60.  Moreover, the Court recalls that the applicant was offered alternative education during the period of exclusion, although he did not choose to avail himself of this offer. While the alternative education did not cover the full national curriculum, the Court accepts that it was adequate in view of the fact that the period of exclusion was at all times considered temporary pending the outcome of the criminal investigation. Article 2 of Protocol No. 1 does not require schools in the United Kingdom to offer alternative education covering the full national curriculum to all pupils who have been temporarily excluded from school. However, the situation might well be different if a pupil of compulsory school age were to be permanently excluded from one school and were not able to subsequently secure full-time education in line with the national curriculum at another school.

61.  Finally, while the Court is prepared to accept that the applicant had made a considerable investment in the school, both socially and academically, over the course of a number of years, it cannot ignore the fact that it was the applicant and his family’s own intransigence which resulted in his name being removed from the roll. The Court has already noted that had the applicant’s parents attended the meeting with the Head Teacher on 13 July 2001, it is likely that he would have been authorised to return to the school following the summer holidays.

62. The Court therefore finds that the applicant’s exclusion was a proportionate measure and did not interfere with the substance of the right to education.

63.  It is true that at times mistakes were made and procedures were not properly followed. In particular, the school failed to set a time-limit for the initial period of exclusion; the school failed to notify the applicant and his parents of their right of appeal to the Governors; the Governors failed to hold a hearing; and the period of exclusion was extended beyond the 45-day maximum. However, due consideration must be given to the extremely difficult position in which the school found itself on account of the continuing police investigation.
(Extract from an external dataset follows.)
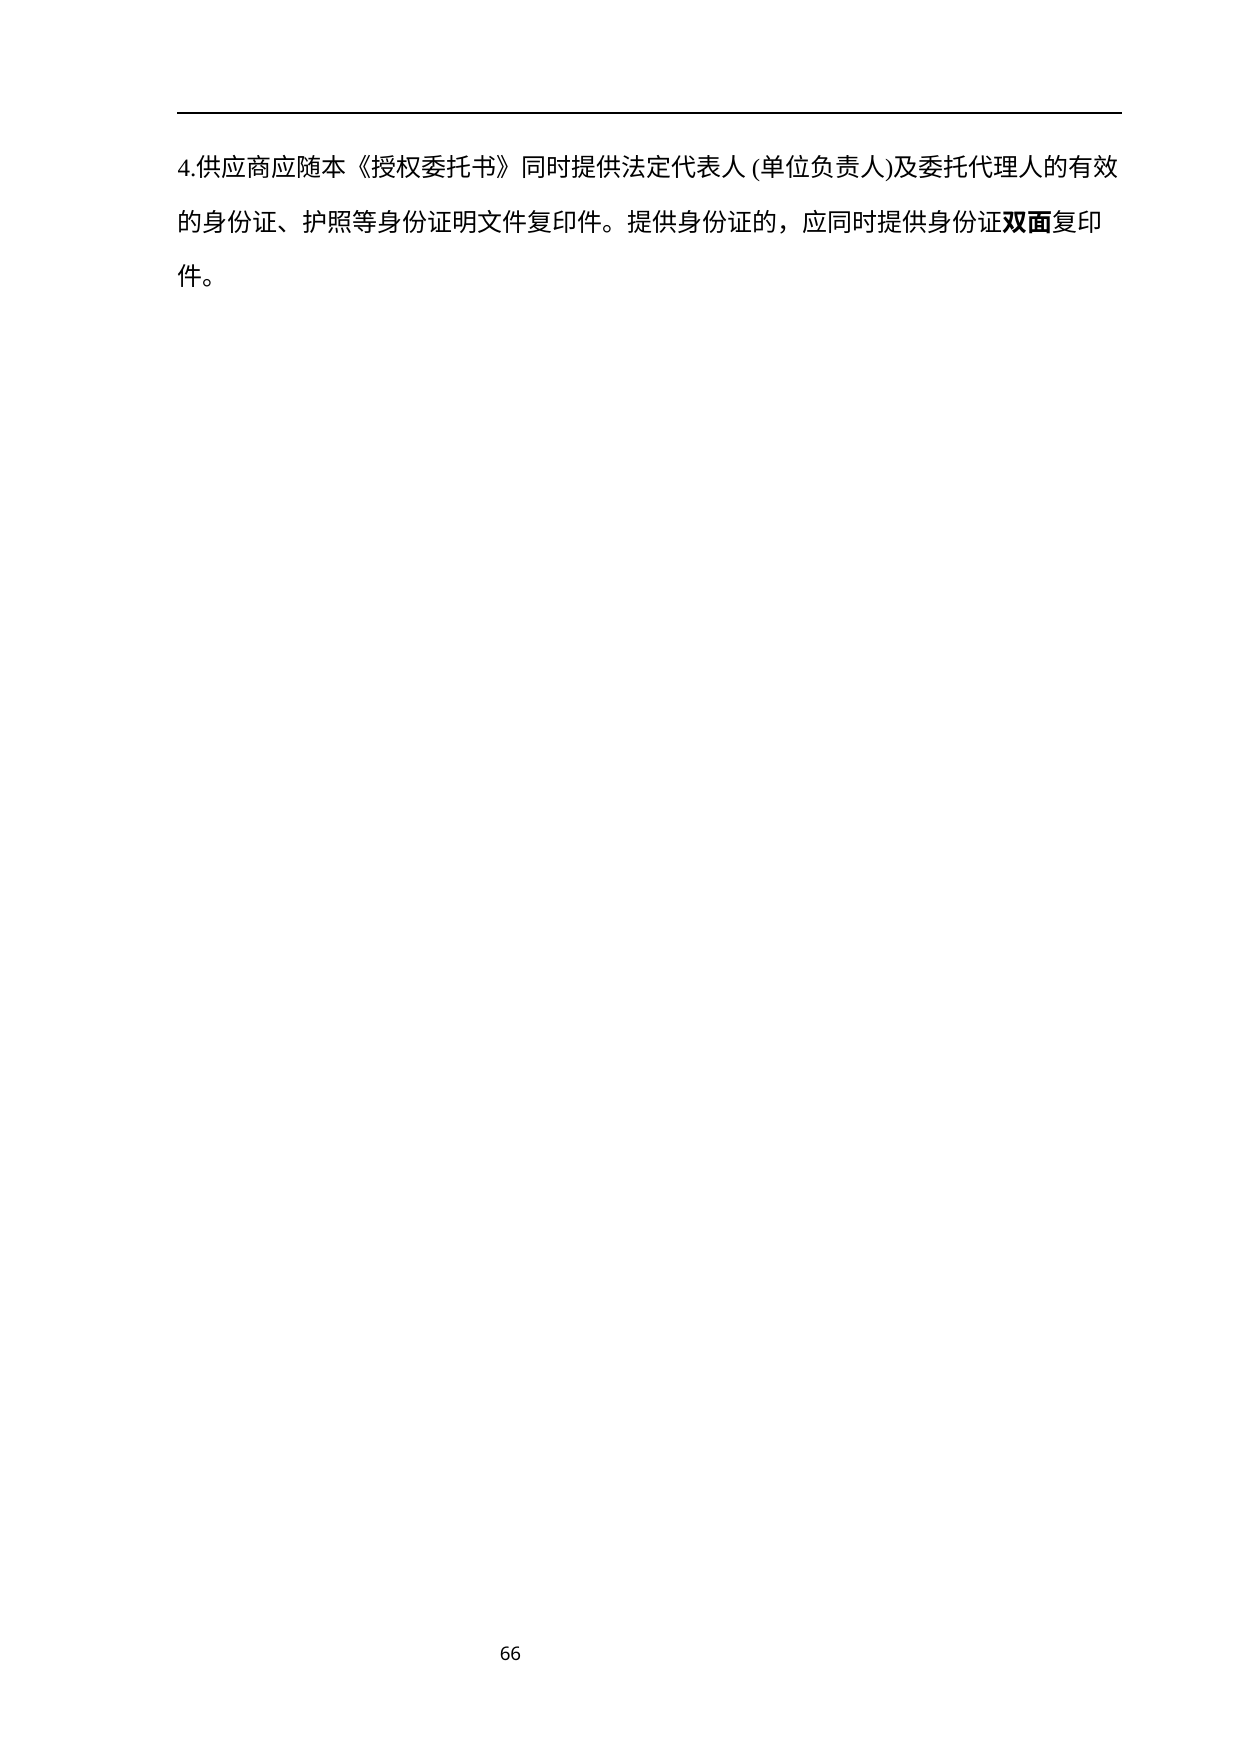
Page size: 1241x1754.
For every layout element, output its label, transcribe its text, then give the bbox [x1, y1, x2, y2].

text 4.供应商应随本《授权委托书》同时提供法定代表人 (单位负责人)及委托代理人的有效的身份证、护照等身份证明文件复印件。提供身份证的，应同时提供身份证双面复印件。 [177, 148, 1122, 293]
After the expiry of the 45-day period, the legislation required iteither to re-integrate the applicant or exclude him permanently. In practice, it could do neither. The applicant could not be re-integrated while the criminal investigation was ongoing, but it would have been equally inappropriate for the school to have excluded him permanently when it had not been established that he had committed any offence.

64.   Accordingly, the Court finds that there has been no violation of Article 2 of Protocol No. 1 to the Convention.


65.  The applicant also complained that, as the majority of the House of Lords found, he had been unlawfully excluded from school in circumstances which wholly denied the protection afforded to him by domestic law. He had therefore been denied an adequate remedy for a breach of his rights under Article 2 of Protocol No.1. Consequently, he complained that there had been a violation of Article 13 of the Convention, which provides as follows:

“Everyone whose rights and freedoms as set forth in [the] Convention are violated shall have an effective remedy before a national authority notwithstanding that the violation has been committed by persons acting in an official capacity.”

66.  The Court has examined this complaint but finds, in the light of all the material in its possession and in so far as the matters complained of are within its competence, that it does not disclose any appearance of a violation of the rights and freedoms set out in the Convention or its Protocols.

67.  It follows that this part of the application is manifestly ill-founded and must be rejected in accordance with Article 35 §§ 3 and 4 of the Convention.


1.  Declares the complaint under Article 2 of Protocol No. 1 in respect of the period beginning on 6 June 2001 and ending on 20 January 2001admissible and the remainder of the application inadmissible;


2.  Holds that there has been no violation of Article 2 of Protocol No. 1 to the Convention in respect of the above period.



Done in English, and notified in writing on 11 January 2011, pursuant to Rule 77 §§ 2 and 3 of the Rules of Court.